C. For improved cold/warm-up operation, air supplied to the injectors may be selectively preheated, to improve early fuel vaporization characteristics. This technique is more effective than heating 100 percent of the combustion air during the first few minutes after a cold start (when very little heat is available). Thus, improved warm-up exhaust emissions will result.
D. Air supplied directly to the injectors is accounted for by the engine control computer. When the air flow is computed based on the manifold absolute pressure, the injector air is accounted for by its effect on manifold pressure. In a fuel metering system which makes use of direct air mass flow measurement, the source of injector air is downstream of the mass flow sensor. In either case, the source of injector air is derived from a source downstream of the combustion air filter.
E. The injector air flows in proportion to the manifold vacuum (atmospheric pressure minus manifold absolute pressure), producing the best spray (smallest droplet size) under idle and light load conditions, when the vacuum is high--(15-20 in.hg.) and coincidentally, the engine combustion is most sensitive to droplet size at idle and light load conditions.
F. Finally, the pin has a low mass. The low mass electromechanical actuator allows the injector to turn on and off with less delay than conventional injectors. This results in a flow calibration which maintains its linearity at pulse widths below 2 msec.
G. The introduction of air isolates the high vacuum condition of the engine from the fluidic element. Air enters the engine output leg of the fluidic element so that particular point does not see the vacuum of the intake manifold. There is not enough air added to greatly effect engine vacuum. The power nozzle then becomes the major source of pressure drop of the fluid in the system.
In the preferred embodiment, both major features are utilized but it will be appreciated that either feature can be used independently of the other and still obtain advantages of the invention.
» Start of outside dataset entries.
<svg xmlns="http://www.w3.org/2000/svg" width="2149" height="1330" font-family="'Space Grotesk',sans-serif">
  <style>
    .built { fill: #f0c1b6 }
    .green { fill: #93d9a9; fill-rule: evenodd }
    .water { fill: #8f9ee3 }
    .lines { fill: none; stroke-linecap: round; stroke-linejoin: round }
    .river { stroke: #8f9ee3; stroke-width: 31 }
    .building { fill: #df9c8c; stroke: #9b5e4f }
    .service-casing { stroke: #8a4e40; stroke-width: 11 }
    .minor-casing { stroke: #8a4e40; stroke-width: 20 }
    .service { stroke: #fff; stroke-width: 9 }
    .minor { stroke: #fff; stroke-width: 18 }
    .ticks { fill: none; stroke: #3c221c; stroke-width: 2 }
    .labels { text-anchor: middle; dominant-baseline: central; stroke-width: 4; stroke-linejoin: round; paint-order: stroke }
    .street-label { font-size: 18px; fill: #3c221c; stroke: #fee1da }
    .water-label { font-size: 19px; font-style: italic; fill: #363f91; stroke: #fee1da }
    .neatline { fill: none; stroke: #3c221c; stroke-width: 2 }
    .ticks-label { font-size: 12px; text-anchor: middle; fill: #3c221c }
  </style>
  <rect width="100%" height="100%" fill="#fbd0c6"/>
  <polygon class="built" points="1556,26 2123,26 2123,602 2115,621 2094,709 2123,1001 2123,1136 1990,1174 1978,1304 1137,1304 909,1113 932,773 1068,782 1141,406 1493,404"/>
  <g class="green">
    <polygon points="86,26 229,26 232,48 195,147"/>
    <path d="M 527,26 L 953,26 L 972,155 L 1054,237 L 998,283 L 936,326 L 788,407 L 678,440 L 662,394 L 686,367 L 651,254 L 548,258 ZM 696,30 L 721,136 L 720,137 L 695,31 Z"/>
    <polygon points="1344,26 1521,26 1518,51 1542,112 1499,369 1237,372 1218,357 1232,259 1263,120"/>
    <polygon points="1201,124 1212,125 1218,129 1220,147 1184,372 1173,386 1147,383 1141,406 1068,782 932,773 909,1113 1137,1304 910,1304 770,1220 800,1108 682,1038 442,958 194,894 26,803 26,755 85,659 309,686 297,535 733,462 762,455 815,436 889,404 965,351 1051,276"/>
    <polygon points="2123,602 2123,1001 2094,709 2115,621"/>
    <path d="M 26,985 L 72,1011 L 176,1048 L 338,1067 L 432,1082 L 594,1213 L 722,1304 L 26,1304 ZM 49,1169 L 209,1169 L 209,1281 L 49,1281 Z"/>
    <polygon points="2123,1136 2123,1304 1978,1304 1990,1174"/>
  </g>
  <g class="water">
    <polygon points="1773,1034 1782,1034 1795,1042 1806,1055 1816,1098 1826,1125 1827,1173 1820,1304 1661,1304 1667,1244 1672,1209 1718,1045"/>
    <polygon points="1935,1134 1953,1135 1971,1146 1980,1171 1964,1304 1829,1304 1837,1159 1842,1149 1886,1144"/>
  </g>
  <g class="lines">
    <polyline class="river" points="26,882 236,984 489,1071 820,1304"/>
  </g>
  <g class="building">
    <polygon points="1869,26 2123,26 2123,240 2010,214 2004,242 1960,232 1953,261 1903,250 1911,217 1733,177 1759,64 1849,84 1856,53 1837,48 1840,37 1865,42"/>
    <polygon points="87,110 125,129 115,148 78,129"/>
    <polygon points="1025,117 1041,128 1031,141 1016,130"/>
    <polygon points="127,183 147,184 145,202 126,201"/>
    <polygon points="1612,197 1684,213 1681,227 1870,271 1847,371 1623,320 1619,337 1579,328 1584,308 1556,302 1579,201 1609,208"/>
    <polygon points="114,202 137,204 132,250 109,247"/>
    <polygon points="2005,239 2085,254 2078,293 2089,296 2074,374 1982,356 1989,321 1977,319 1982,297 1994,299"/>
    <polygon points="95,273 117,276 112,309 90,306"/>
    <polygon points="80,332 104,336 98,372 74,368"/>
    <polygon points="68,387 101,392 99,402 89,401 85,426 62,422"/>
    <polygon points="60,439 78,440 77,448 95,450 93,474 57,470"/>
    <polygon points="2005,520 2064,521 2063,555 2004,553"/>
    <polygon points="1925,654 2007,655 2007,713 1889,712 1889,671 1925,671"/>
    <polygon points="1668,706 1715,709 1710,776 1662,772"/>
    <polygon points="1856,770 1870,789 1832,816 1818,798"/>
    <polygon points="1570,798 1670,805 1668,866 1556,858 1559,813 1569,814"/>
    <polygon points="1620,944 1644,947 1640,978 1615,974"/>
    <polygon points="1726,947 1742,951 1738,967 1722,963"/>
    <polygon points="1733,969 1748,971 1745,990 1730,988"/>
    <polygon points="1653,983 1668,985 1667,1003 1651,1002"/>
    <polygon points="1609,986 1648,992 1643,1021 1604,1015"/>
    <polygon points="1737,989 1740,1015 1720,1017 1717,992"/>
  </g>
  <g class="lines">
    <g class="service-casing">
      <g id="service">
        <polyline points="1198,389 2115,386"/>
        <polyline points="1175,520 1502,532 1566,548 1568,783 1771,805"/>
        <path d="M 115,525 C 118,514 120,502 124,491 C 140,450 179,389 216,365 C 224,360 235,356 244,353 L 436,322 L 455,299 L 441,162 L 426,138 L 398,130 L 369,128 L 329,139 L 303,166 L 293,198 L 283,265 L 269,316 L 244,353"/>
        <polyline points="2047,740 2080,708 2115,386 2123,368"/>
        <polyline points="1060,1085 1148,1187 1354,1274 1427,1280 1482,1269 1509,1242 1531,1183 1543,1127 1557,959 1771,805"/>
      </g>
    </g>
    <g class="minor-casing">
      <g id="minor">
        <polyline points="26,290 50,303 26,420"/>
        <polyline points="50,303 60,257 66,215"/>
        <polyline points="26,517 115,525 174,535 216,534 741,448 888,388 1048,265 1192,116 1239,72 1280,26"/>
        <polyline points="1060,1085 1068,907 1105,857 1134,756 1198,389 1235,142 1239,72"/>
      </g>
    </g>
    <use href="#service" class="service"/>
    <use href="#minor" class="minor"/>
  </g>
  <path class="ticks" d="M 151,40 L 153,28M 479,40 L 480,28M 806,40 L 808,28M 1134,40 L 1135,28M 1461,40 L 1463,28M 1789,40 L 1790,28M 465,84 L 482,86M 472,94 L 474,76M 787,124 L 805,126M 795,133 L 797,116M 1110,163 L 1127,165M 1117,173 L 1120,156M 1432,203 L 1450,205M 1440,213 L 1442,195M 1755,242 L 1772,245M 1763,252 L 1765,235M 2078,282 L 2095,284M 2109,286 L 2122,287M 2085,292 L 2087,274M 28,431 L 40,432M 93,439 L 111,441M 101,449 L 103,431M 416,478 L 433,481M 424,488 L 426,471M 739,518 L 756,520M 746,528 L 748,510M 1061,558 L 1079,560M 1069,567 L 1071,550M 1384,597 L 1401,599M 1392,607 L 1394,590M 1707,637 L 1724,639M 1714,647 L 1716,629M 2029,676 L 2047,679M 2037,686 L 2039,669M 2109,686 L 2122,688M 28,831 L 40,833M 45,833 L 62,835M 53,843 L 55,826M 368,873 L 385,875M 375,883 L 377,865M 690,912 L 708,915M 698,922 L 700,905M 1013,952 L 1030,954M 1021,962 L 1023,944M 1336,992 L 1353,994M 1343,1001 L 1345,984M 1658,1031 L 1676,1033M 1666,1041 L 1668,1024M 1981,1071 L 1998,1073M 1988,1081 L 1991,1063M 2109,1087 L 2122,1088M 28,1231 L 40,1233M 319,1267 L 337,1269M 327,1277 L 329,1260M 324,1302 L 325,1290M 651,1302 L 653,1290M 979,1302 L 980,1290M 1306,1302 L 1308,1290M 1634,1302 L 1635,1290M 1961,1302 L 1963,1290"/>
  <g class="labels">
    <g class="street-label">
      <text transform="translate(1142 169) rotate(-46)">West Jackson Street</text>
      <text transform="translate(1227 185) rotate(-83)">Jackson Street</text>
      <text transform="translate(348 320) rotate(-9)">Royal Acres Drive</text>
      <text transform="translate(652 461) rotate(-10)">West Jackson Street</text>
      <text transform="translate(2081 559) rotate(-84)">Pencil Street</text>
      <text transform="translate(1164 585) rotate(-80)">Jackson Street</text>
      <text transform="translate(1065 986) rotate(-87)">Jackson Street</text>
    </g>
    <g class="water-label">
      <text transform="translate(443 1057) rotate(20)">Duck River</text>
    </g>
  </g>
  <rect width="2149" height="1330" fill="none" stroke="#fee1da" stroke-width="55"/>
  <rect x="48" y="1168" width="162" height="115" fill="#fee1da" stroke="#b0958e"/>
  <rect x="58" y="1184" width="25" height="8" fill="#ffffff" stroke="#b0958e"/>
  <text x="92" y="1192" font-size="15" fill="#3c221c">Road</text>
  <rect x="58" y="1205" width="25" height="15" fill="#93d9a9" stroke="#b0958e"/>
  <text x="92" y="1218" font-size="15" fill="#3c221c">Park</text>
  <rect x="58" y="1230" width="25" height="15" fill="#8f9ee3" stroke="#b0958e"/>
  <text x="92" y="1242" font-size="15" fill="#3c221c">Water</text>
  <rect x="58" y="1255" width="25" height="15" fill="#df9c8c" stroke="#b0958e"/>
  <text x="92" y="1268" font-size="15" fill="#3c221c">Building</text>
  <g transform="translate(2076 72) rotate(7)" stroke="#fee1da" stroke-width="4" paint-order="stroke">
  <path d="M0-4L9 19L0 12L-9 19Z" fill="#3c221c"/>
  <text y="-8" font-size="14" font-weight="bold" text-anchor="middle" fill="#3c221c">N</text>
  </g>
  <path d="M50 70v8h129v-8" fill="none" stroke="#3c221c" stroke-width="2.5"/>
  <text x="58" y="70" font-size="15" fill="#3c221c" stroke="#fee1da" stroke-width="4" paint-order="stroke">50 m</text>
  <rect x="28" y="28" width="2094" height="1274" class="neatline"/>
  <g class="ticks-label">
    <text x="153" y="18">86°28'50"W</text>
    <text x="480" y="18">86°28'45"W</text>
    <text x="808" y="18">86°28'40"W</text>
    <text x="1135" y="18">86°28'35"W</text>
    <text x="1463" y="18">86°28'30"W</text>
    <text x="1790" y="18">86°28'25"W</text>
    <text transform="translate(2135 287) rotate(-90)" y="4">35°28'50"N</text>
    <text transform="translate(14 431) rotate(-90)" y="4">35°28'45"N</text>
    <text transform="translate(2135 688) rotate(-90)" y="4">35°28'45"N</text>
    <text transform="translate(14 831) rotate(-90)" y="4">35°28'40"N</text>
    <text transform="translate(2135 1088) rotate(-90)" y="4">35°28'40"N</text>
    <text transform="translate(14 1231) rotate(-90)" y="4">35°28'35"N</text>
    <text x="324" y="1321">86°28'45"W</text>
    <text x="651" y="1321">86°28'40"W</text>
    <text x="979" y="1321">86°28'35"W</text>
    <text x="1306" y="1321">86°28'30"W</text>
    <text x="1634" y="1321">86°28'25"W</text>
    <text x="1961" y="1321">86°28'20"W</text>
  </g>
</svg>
Thus, the basic objective of the invention is to provide an improved fuel injection system for internal combustion engines. A further object of the invention is to provide an improved bistable fluidic switch which has no control ports or passages; and a further object of the invention is to provide an improved fuel preparation by the addition of filtered and monitored air to fuel for internal combustion engines prior to induction in the engine.